Beginning at the line containing "X000599Y007293D03*", repeat each line below exactly up to and including the line containing "X152000000Y-131000000I0J-3000000D01*". Do not repeat the pictures.

########################################

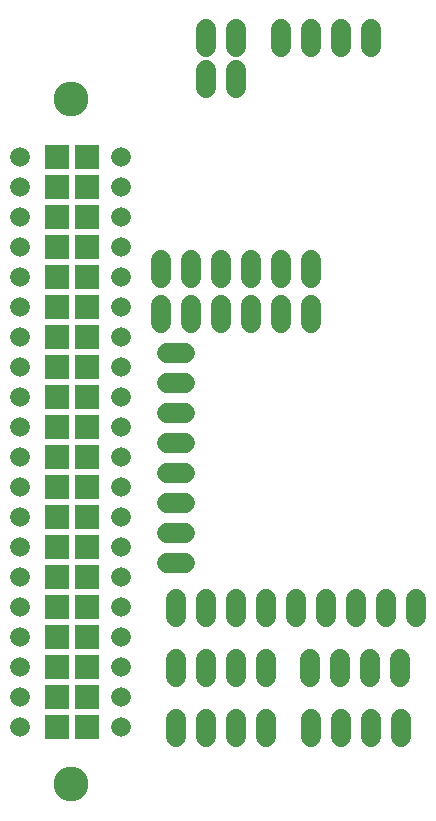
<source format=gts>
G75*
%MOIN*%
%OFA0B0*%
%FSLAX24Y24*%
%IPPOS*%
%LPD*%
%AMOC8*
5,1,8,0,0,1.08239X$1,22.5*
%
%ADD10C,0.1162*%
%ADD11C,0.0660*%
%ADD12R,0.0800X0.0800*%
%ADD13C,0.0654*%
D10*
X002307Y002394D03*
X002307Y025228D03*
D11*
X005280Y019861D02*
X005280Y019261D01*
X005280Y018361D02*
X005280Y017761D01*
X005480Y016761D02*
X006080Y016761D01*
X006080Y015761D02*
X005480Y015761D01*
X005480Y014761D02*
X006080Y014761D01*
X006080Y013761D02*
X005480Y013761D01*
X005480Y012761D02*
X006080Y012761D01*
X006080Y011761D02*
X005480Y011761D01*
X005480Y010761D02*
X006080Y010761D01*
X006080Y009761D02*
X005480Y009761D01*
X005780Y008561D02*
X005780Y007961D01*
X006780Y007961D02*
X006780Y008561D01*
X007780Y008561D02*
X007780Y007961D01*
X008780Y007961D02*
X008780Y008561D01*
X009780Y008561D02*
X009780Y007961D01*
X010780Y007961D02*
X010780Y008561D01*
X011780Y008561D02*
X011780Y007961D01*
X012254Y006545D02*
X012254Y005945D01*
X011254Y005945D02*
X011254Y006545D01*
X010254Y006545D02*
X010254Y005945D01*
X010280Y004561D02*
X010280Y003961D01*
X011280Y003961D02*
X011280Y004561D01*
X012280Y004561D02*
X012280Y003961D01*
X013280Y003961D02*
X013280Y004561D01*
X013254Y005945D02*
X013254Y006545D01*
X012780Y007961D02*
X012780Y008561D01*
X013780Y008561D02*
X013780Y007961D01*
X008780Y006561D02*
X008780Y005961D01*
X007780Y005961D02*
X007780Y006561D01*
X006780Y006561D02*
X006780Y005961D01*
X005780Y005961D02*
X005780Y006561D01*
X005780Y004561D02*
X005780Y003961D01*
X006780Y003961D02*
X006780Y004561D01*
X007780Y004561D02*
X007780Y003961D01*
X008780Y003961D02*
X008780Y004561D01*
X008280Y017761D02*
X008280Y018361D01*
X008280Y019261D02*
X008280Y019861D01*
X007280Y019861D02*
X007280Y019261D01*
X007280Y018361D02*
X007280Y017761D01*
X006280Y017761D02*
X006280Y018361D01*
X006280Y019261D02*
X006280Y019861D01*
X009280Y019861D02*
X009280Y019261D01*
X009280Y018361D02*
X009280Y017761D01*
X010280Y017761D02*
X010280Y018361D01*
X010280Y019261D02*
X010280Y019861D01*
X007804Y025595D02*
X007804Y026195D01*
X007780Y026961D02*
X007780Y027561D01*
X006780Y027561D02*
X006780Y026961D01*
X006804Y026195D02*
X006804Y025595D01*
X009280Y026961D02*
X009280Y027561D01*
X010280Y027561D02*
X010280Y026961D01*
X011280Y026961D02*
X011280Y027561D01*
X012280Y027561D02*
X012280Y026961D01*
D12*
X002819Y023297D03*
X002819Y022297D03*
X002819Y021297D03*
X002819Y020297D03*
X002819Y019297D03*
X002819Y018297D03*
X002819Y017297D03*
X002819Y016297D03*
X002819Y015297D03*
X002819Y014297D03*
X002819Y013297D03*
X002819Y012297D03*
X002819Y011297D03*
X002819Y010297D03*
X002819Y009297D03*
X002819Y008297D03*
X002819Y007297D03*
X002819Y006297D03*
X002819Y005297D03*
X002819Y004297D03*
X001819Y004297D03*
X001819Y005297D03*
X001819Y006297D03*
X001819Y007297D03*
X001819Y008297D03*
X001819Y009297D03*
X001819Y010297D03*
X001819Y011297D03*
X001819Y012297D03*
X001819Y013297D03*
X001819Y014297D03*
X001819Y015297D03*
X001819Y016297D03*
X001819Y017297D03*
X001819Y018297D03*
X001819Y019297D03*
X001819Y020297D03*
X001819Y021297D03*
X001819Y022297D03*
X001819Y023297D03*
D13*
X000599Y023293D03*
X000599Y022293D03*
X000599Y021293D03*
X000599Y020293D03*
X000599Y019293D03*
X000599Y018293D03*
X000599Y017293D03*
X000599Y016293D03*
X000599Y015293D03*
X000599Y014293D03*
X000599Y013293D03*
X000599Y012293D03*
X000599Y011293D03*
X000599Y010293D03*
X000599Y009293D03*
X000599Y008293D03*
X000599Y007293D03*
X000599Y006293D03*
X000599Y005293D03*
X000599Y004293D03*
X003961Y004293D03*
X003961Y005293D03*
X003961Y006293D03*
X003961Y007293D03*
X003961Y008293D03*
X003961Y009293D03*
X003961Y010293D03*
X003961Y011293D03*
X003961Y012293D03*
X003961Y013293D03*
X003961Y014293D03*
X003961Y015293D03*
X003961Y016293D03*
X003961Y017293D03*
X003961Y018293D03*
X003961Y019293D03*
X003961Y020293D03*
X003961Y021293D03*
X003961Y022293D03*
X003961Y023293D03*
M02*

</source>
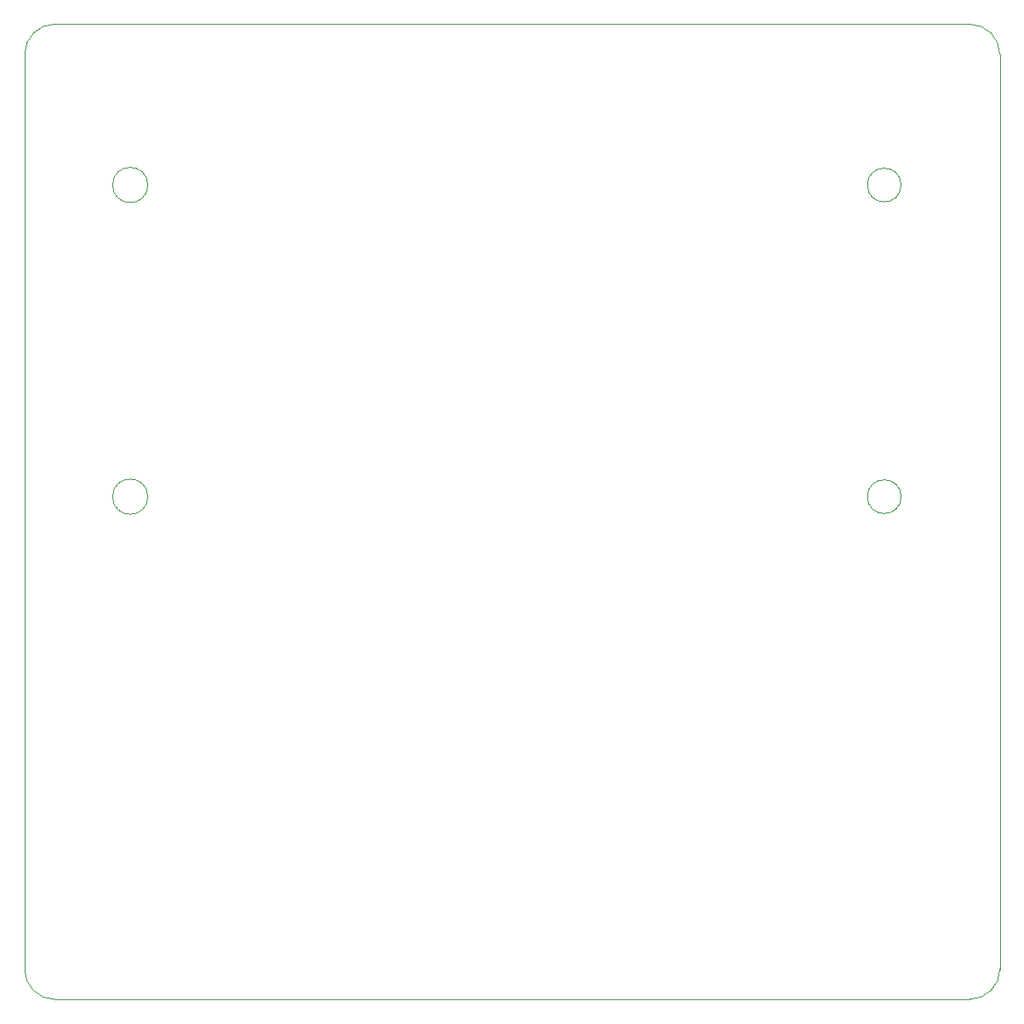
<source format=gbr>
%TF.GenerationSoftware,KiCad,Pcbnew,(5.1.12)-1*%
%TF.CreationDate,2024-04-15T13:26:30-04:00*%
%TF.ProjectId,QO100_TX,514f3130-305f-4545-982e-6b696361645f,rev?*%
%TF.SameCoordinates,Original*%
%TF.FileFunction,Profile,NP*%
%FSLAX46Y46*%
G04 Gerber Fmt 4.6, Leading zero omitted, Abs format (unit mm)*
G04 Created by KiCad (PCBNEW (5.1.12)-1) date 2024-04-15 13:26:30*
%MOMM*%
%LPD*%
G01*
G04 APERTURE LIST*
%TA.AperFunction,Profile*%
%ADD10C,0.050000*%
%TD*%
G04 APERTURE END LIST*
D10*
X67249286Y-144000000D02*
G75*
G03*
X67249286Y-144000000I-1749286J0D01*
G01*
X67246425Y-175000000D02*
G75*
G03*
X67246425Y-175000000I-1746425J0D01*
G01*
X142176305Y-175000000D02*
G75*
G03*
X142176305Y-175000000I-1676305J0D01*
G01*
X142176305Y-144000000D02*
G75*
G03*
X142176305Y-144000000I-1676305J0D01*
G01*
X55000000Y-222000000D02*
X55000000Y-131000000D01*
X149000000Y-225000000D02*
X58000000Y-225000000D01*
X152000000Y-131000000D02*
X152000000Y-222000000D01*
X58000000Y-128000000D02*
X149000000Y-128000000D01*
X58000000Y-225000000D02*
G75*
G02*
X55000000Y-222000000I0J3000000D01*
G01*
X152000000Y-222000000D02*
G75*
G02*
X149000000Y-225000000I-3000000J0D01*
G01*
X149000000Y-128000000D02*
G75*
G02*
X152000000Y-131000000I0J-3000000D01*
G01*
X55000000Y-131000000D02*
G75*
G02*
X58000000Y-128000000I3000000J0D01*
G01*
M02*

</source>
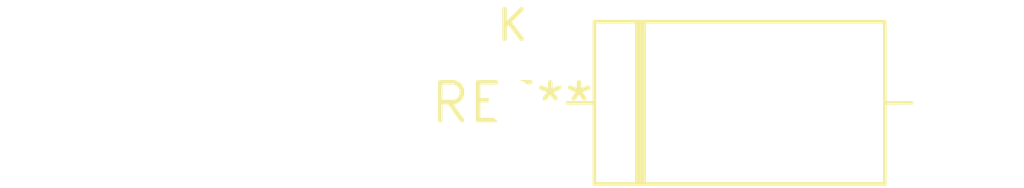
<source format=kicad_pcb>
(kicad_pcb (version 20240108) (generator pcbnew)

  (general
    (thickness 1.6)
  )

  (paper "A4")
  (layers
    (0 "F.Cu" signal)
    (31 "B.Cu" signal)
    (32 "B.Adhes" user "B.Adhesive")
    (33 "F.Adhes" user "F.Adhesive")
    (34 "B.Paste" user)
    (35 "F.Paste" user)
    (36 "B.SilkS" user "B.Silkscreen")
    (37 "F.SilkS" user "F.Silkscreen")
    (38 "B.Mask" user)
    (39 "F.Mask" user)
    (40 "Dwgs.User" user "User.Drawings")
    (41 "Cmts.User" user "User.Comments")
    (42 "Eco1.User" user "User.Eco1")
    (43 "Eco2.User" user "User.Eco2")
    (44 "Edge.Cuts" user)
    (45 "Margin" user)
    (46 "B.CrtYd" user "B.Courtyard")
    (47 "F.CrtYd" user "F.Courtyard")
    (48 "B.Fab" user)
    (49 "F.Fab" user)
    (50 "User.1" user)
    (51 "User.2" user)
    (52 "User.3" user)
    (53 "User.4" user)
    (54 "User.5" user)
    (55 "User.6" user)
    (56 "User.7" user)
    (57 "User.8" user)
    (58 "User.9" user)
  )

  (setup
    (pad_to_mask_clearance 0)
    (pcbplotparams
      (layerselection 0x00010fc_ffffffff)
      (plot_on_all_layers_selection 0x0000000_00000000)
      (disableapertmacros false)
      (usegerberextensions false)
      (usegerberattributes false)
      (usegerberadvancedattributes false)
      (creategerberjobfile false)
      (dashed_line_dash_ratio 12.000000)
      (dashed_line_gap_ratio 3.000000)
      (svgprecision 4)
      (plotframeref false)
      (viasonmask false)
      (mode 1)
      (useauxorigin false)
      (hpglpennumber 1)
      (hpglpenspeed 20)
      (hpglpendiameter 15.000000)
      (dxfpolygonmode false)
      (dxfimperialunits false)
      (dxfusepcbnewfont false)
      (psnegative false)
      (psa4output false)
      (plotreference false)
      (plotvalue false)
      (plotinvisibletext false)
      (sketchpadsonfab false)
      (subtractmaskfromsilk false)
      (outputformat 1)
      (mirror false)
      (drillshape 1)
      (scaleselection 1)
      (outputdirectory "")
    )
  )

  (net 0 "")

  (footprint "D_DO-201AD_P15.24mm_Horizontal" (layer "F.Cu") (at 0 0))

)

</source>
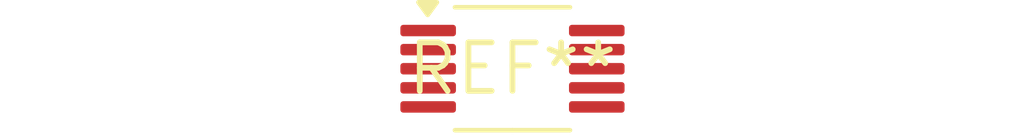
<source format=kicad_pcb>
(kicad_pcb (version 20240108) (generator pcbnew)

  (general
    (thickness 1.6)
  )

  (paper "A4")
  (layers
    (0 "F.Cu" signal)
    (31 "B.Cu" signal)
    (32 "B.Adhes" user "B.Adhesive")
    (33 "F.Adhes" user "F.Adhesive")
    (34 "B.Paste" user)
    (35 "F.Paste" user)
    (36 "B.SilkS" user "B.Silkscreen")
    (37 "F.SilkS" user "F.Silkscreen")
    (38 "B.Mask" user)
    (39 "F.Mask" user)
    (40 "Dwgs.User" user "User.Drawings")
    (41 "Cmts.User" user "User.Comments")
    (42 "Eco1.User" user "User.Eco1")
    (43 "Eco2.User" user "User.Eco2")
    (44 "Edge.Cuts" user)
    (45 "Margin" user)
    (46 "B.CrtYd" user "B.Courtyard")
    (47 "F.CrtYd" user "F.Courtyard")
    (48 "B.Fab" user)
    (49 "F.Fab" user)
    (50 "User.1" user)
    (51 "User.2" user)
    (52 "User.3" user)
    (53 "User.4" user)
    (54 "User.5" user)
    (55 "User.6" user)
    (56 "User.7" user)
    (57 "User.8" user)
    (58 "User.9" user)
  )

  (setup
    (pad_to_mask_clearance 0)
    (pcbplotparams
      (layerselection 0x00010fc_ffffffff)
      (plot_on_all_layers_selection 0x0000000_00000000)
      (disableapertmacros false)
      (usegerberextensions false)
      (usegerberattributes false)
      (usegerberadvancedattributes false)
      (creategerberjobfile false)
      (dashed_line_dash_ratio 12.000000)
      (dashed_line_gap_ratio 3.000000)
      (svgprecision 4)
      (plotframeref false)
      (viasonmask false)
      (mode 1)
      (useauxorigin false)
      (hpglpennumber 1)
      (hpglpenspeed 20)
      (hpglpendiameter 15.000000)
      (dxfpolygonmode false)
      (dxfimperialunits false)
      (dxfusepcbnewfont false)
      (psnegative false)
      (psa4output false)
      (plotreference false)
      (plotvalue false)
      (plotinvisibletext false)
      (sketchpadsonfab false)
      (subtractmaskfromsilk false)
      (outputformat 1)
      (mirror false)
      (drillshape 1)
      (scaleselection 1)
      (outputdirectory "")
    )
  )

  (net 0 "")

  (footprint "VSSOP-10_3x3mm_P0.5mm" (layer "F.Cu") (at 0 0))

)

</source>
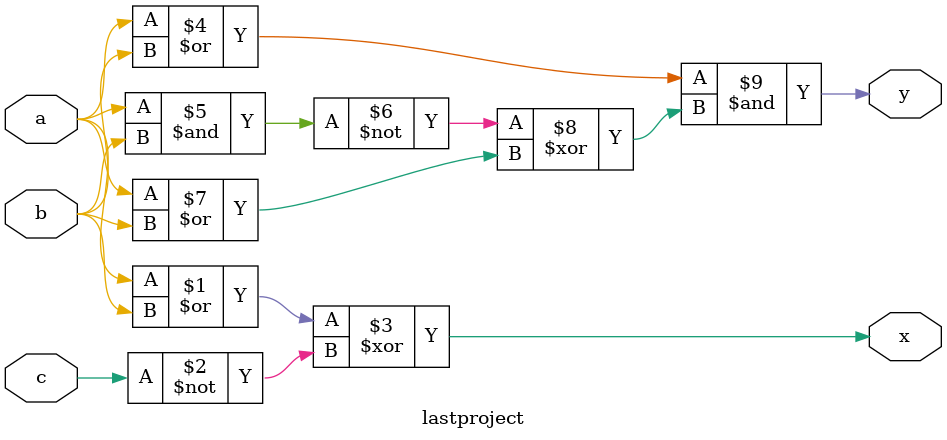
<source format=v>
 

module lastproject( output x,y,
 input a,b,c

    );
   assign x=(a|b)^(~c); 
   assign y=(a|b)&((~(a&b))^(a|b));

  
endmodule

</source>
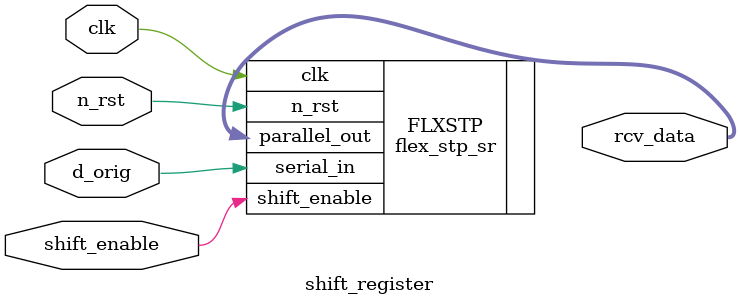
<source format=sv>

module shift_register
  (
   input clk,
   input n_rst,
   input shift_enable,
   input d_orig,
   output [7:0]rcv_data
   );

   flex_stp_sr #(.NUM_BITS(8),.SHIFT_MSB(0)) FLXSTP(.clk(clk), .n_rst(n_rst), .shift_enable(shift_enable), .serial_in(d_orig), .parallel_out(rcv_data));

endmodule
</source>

########################################

◆ ANSWER TO THIS EXERCISE
X000599Y007293D03*
X000599Y006293D03*
X000599Y005293D03*
X000599Y004293D03*
X003961Y004293D03*
X003961Y005293D03*
X003961Y006293D03*
X003961Y007293D03*
X003961Y008293D03*
X003961Y009293D03*
X003961Y010293D03*
X003961Y011293D03*
X003961Y012293D03*
X003961Y013293D03*
X003961Y014293D03*
X003961Y015293D03*
X003961Y016293D03*
X003961Y017293D03*
X003961Y018293D03*
X003961Y019293D03*
X003961Y020293D03*
X003961Y021293D03*
X003961Y022293D03*
X003961Y023293D03*
M02*

</source>
<source format=gbr>
%TF.GenerationSoftware,KiCad,Pcbnew,(5.1.12)-1*%
%TF.CreationDate,2024-04-15T13:26:30-04:00*%
%TF.ProjectId,QO100_TX,514f3130-305f-4545-982e-6b696361645f,rev?*%
%TF.SameCoordinates,Original*%
%TF.FileFunction,Profile,NP*%
%FSLAX46Y46*%
G04 Gerber Fmt 4.6, Leading zero omitted, Abs format (unit mm)*
G04 Created by KiCad (PCBNEW (5.1.12)-1) date 2024-04-15 13:26:30*
%MOMM*%
%LPD*%
G01*
G04 APERTURE LIST*
%TA.AperFunction,Profile*%
%ADD10C,0.050000*%
%TD*%
G04 APERTURE END LIST*
D10*
X67249286Y-144000000D02*
G75*
G03*
X67249286Y-144000000I-1749286J0D01*
G01*
X67246425Y-175000000D02*
G75*
G03*
X67246425Y-175000000I-1746425J0D01*
G01*
X142176305Y-175000000D02*
G75*
G03*
X142176305Y-175000000I-1676305J0D01*
G01*
X142176305Y-144000000D02*
G75*
G03*
X142176305Y-144000000I-1676305J0D01*
G01*
X55000000Y-222000000D02*
X55000000Y-131000000D01*
X149000000Y-225000000D02*
X58000000Y-225000000D01*
X152000000Y-131000000D02*
X152000000Y-222000000D01*
X58000000Y-128000000D02*
X149000000Y-128000000D01*
X58000000Y-225000000D02*
G75*
G02*
X55000000Y-222000000I0J3000000D01*
G01*
X152000000Y-222000000D02*
G75*
G02*
X149000000Y-225000000I-3000000J0D01*
G01*
X149000000Y-128000000D02*
G75*
G02*
X152000000Y-131000000I0J-3000000D01*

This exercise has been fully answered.